O maçı Orhan kaybetmişti, ben kazanmıştım. Orhan’la aynı takımdaydık, maçı kaybetmiştik ama ben kazanmıştım. Biraz karışık ve anlaşılmaz oldu belki ama durum bundan ibaretti. Orhan beni dinlemedi, hiçbirimizi dinlemedi, hepimiz kaybettik ama ben en azından kendi iç dünyamda kazanmıştım.
O günlerde diyeceğim, sözü yine o günlerde, bizim zamanımızda, bizim gençliğimizde diye başlayan ve tekrar etmekten zevk aldığımız o nostalji takıntısına getirmiş gibi olacağım. Neylersin ki o günlerde iki taşı karşılıklı koyup kale yaptığımız boş arsalar, taneciklerin çoraplarımızın içine girip parmak aralarımıza kadar sızdığı kum sahalar vardı. Hayır, amacım o günlerde olup da bu günlerde olmayanları anlatmak da değil ama yine neylersin ki bizim için ciddi haysiyet meselesi olan mahalle maçlarımız vardı. Öyle bir maçtı işte Orhan’ın kaybettiği, hepimizin başı önde ayrıldığı ama benim kazandığım.
Bazen işler ters gider. Çoğunlukla müdahale edemediğimiz durumlarla mücadele etmek zorunda kalırız. Bir yere yetişmek üzere aceleyle yola çıkarsın, sanki seni bekliyormuş gibi trafik tam o anda sıkışır, arabanın lastiği patlar, yarı yola geldiğinde cüzdanını kimliğini evde unuttuğunu anlarsın, geç kalman için bütün nedenler arka arkaya dizilir. Hepsi bir yana bu hayatın çok kesin bir gerçekliği vardır; zamanında beklemeye başladığın tren ya gecikir ya da sen istasyona girdiğin sırada vaktinden önce geçip gitmiştir. Yine de elinden geleni yapmışsındır. O gün işe on dakika geç kalacağın için vicdanın rahatsızdır ama kaybeden sen değil, zamanlamayı bir türlü tutturamadığından onlarca insanı geride bırakan adamdır. O içerdedir, sen dışarıda.
Bazen de oyunun içinde olduğun halde çabaların sonucu değiştirmeye yetmez. Kaybedeceğini bildiği bir oyunu oynamak kaybetmekten daha ağır gelir insana. Çok daha ağırı, biri ya da birkaçının yanlış yaptığını bildiğin halde onlarla aynı takımda oynamaktır. Neylersin ki ve yine neylersin ki her zaman burunun dikine giden ve ayarı bozan birileri vardır. Uyarıların fayda etmez, sözlerine kulak asmaz…

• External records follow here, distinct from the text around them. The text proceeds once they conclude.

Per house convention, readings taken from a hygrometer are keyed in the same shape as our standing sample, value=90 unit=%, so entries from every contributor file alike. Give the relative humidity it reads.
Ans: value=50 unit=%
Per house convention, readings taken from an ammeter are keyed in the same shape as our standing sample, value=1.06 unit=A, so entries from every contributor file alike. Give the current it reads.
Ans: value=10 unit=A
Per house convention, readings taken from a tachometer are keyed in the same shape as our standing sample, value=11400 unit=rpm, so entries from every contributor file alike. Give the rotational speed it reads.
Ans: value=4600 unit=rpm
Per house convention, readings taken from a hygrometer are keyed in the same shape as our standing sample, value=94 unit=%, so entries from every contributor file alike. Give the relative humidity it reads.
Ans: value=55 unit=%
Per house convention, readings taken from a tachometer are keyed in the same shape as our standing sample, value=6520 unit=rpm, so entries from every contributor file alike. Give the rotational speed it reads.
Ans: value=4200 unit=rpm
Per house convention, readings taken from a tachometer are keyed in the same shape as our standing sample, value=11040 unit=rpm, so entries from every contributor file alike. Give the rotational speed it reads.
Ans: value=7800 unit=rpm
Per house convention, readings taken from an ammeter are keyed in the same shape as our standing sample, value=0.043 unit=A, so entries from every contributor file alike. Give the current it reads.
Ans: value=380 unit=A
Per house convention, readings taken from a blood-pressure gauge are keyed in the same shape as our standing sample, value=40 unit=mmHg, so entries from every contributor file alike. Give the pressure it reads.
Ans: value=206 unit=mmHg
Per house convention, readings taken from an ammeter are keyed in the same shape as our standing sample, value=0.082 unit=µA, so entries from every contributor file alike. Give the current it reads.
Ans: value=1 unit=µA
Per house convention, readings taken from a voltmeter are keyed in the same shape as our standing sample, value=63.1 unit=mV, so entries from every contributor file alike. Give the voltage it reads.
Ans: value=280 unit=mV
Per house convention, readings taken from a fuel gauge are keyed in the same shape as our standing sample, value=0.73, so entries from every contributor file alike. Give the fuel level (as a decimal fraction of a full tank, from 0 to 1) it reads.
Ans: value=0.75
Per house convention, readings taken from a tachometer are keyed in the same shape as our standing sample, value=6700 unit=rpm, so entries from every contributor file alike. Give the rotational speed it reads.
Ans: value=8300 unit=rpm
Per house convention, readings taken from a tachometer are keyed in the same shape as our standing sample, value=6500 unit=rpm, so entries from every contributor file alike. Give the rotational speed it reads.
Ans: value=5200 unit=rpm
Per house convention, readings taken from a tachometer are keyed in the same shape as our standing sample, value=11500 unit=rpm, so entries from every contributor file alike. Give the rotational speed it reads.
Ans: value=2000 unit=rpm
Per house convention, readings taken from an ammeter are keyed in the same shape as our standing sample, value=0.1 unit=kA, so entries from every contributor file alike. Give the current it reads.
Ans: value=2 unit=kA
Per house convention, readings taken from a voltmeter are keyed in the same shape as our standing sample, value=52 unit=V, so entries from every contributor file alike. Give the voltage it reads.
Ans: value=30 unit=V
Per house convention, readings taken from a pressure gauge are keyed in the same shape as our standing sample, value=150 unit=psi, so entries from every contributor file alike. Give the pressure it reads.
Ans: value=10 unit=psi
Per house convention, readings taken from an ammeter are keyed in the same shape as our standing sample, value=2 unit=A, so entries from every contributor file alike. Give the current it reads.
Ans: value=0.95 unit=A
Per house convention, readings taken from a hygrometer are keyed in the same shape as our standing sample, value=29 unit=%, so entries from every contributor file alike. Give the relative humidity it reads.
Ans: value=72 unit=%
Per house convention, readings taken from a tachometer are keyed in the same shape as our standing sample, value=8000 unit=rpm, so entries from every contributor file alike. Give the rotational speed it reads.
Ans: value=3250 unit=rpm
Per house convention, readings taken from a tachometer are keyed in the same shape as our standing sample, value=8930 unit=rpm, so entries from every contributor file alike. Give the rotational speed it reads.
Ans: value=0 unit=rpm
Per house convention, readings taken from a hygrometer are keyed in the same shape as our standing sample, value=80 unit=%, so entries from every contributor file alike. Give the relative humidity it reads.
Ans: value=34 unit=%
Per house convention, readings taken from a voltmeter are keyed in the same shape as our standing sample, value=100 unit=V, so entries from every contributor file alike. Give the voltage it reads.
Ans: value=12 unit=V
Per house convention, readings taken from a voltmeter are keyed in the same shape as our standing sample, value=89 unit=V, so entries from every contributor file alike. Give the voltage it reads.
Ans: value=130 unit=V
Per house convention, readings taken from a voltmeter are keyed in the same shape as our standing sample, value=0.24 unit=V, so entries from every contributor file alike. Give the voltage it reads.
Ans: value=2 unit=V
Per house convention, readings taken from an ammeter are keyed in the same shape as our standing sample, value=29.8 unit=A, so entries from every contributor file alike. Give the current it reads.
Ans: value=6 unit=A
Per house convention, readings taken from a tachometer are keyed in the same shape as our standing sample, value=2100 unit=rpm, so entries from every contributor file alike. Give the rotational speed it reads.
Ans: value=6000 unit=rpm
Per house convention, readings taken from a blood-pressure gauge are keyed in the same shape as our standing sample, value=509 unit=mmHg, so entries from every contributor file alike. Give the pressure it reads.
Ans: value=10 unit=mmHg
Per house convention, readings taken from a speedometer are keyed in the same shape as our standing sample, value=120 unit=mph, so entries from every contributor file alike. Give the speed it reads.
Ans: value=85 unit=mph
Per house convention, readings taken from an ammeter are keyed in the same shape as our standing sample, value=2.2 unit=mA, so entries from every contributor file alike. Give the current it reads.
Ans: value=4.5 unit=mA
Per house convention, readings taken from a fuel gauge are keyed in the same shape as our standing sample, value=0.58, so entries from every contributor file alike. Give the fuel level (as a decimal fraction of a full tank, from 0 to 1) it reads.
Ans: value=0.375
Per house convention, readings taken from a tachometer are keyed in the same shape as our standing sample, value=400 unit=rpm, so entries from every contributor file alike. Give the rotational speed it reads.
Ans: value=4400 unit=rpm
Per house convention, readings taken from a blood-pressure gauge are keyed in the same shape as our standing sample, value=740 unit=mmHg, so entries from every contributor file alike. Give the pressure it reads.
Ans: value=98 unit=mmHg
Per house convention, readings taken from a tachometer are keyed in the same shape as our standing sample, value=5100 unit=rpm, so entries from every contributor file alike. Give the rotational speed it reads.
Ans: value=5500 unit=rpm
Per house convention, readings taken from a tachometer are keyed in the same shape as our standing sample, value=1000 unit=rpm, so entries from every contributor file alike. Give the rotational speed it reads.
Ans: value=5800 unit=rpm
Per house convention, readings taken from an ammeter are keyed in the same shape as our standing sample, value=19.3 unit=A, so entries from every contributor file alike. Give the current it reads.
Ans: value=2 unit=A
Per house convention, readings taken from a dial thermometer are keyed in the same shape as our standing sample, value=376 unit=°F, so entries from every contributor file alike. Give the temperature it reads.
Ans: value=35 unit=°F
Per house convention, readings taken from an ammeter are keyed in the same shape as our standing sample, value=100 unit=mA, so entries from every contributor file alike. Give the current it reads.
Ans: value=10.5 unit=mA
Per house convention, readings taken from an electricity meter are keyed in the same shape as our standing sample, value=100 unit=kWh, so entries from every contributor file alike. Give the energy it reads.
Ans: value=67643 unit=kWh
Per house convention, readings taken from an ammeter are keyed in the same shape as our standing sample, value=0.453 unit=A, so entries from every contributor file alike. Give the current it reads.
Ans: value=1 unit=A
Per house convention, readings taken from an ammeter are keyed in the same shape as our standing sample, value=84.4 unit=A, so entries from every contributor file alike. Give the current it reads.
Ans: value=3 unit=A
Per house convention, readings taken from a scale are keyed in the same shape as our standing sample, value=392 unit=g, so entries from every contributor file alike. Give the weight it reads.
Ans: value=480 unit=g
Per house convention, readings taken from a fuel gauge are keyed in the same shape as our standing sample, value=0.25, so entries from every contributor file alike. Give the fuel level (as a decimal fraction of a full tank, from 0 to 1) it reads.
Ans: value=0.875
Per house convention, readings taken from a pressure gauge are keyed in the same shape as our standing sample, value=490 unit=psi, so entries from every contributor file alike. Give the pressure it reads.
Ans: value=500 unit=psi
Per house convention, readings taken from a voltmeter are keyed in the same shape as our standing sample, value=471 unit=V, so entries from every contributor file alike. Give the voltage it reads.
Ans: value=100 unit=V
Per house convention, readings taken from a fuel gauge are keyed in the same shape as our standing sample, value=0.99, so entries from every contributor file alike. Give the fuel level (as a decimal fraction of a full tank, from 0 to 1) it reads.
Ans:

O günlerden biriydi, o eski günlerden bir gün. Sicim gibi yağan yağmurun altında ciğerlerimizi patlatırcasına koşuyorduk. Her biri birbirinden ince, paslar atıyordum. Topu Orhan alıyordu, ya iki üç kişinin arasına girip kaybediyor ya da dağlara taşlara vuruyordu. Top ona geldiğindeyse hep beraber bağırıyorduk, “Orhan pas!…” dinlemiyordu. Orhan bencilce oynuyordu. Orhan kendisi için oynuyordu. Bütün takım kızgındı. Bağırıp çağıranlar oldu. Pas vermeyi bıraktılar. Arka arkaya goller yedik, takım oyundan koptu. Orhan’sa yine aynı Orhandı. O an karar verdim kendi kendime. Her ne olursa olsun, kim bırakırsa bıraksın ben bırakmayacaktım. Benim görevim topu Orhan’a atmaktı. Yağmur iç çamaşırıma kadar işlemişti. Islak formanın içinde terlediğimden üzerimden buharlar tütüyordu, yorgundum, yorulmuştum, nefes nefese kalmıştım, gücüm tükenmek üzereydi ama koşacaktım. Top kapmak için var gücümle çalışacak, kazandığım topu Orhan’a atacaktım. Son ana son saniyeye kadar düşündüğüm gibi yaptım. O ise üzerine düşeni değil canının istediğini yaptı. Maç bitti. Hep beraber kaybettik. Vicdanımı yokladım. Ben o maçı kazanmıştım.